Change every instance of "price" to "amount" in the text of the entries below, leave everything else unchanged, and omit the pictures from your output.

### [Stored data entries]
▼

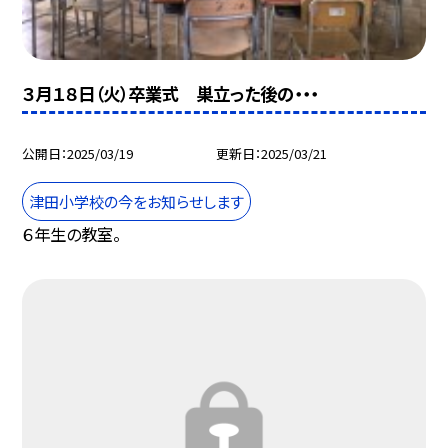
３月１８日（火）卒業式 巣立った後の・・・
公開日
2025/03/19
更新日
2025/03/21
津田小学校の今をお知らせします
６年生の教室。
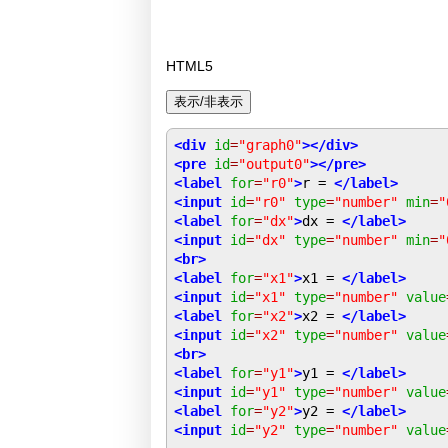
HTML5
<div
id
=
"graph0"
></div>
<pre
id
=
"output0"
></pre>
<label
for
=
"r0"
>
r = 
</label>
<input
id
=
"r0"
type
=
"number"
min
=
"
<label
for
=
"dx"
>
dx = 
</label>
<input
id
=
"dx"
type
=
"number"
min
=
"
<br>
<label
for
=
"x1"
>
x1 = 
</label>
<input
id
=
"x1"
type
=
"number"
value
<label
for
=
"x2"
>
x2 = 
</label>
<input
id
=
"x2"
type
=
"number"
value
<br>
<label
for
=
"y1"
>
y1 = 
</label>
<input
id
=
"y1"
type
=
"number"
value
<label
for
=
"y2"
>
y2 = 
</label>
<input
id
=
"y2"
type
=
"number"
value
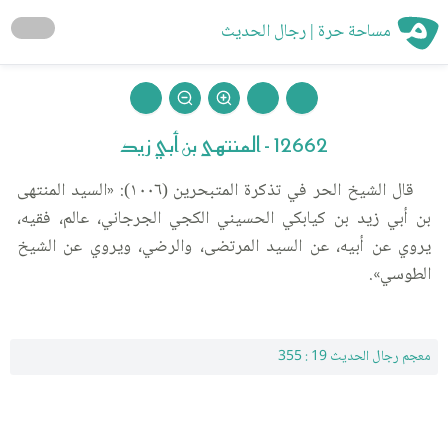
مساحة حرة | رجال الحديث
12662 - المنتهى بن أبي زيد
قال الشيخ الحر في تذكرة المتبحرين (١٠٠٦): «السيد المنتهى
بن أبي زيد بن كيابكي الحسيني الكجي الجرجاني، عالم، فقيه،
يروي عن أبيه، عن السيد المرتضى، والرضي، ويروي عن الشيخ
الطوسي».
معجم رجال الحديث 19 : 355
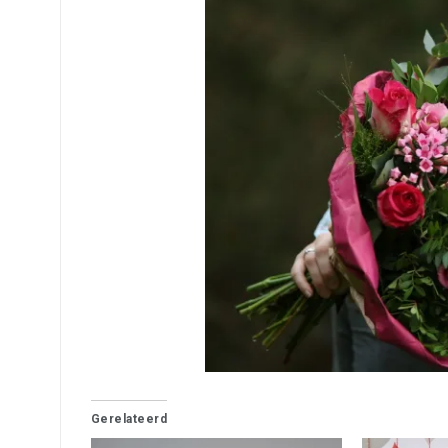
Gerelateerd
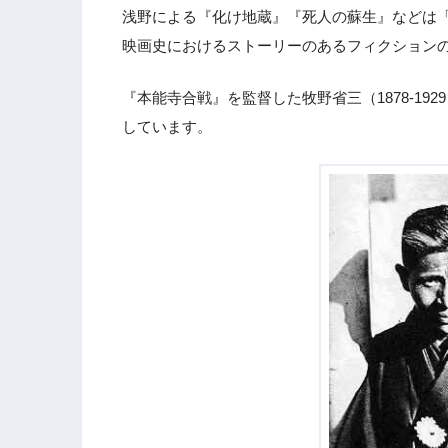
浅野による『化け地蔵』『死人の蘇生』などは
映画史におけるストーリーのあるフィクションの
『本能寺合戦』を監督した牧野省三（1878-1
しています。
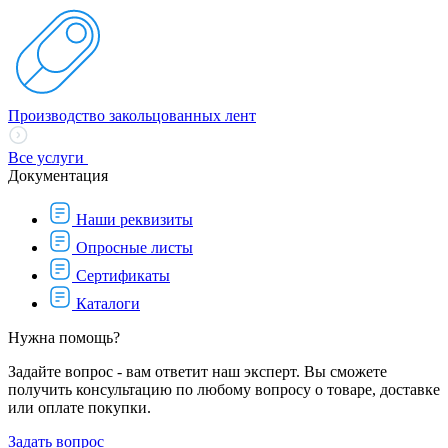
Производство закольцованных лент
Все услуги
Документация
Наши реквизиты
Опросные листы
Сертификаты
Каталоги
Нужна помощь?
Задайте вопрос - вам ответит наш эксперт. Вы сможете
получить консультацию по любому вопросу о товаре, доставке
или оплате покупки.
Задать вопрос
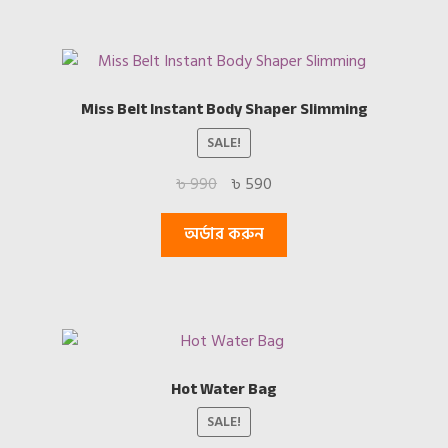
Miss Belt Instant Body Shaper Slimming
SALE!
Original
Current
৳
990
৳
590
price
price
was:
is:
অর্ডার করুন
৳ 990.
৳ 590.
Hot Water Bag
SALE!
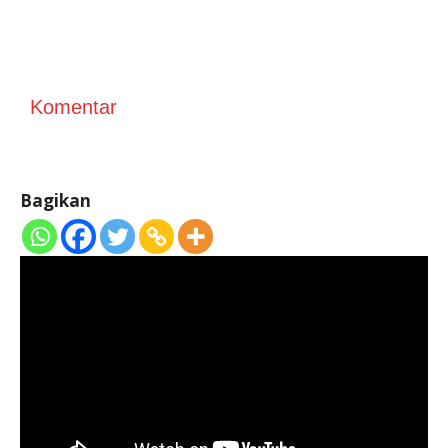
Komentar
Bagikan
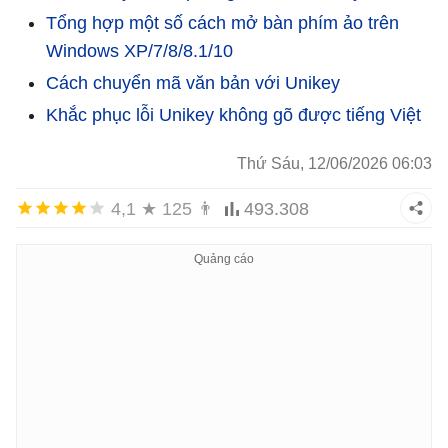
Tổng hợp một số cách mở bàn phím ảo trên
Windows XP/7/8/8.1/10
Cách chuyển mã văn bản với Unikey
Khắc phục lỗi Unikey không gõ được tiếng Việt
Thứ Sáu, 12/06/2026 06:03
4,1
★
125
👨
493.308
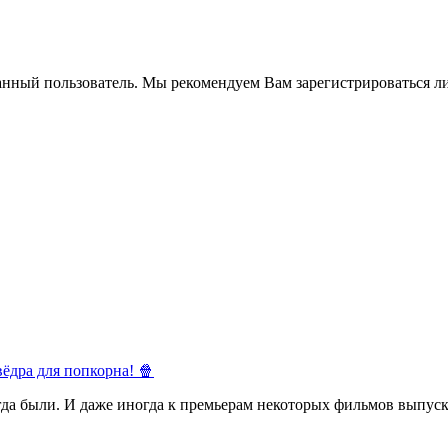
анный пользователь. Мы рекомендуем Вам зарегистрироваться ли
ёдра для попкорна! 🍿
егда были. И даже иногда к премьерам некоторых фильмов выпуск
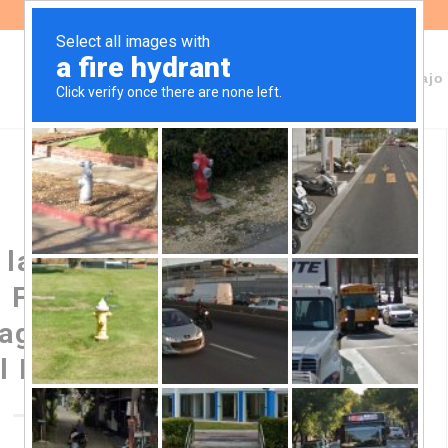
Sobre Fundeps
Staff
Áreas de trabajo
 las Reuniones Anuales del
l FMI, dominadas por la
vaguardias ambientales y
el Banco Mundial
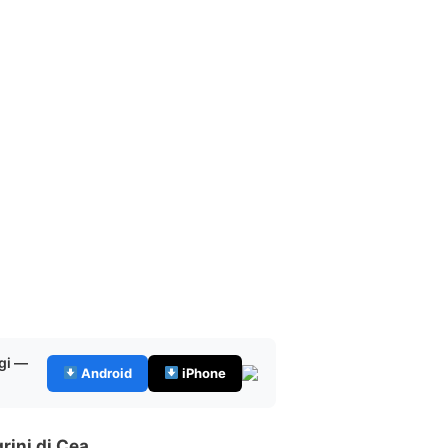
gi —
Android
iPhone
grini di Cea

▲

### [WRITTEN RESPONSE]
３月１８日（火）卒業式 巣立った後の・・・
公開日
2025/03/19
更新日
2025/03/21
津田小学校の今をお知らせします
６年生の教室。
HTML5
<div
id
=
"graph0"
></div>
<pre
id
=
"output0"
></pre>
<label
for
=
"r0"
>
r = 
</label>
<input
id
=
"r0"
type
=
"number"
min
=
"
<label
for
=
"dx"
>
dx = 
</label>
<input
id
=
"dx"
type
=
"number"
min
=
"
<br>
<label
for
=
"x1"
>
x1 = 
</label>
<input
id
=
"x1"
type
=
"number"
value
<label
for
=
"x2"
>
x2 = 
</label>
<input
id
=
"x2"
type
=
"number"
value
<br>
<label
for
=
"y1"
>
y1 = 
</label>
<input
id
=
"y1"
type
=
"number"
value
<label
for
=
"y2"
>
y2 = 
</label>
<input
id
=
"y2"
type
=
"number"
value
مساحة حرة | رجال الحديث
12662 - المنتهى بن أبي زيد
قال الشيخ الحر في تذكرة المتبحرين (١٠٠٦): «السيد المنتهى
بن أبي زيد بن كيابكي الحسيني الكجي الجرجاني، عالم، فقيه،
يروي عن أبيه، عن السيد المرتضى، والرضي، ويروي عن الشيخ
الطوسي».
معجم رجال الحديث 19 : 355
Gerelateerd
浅野による『化け地蔵』『死人の蘇生』などは
映画史におけるストーリーのあるフィクションの
『本能寺合戦』を監督した牧野省三（1878-1
しています。
Производство закольцованных лент
Все услуги
Документация
Наши реквизиты
Опросные листы
Сертификаты
Каталоги
Нужна помощь?
Задайте вопрос - вам ответит наш эксперт. Вы сможете
получить консультацию по любому вопросу о товаре, доставке
или оплате покупки.
Задать вопрос
Miss Belt Instant Body Shaper Slimming
SALE!
Original
Current
৳
990
৳
590
amount
amount
was:
is:
অর্ডার করুন
৳ 990.
৳ 590.
Hot Water Bag
SALE!
Komentar
Bagikan
Tổng hợp một số cách mở bàn phím ảo trên
Windows XP/7/8/8.1/10
Cách chuyển mã văn bản với Unikey
Khắc phục lỗi Unikey không gõ được tiếng Việt
Thứ Sáu, 12/06/2026 06:03
4,1
★
125
👨
493.308
анный пользователь. Мы рекомендуем Вам зарегистрироваться ли
ёдра для попкорна! 🍿
егда были. И даже иногда к премьерам некоторых фильмов выпуск
Sobre Fundeps
Staff
Áreas de trabajo
 las Reuniones Anuales del
l FMI, dominadas por la
vaguardias ambientales y
el Banco Mundial
gi —
Android
iPhone
grini di Cea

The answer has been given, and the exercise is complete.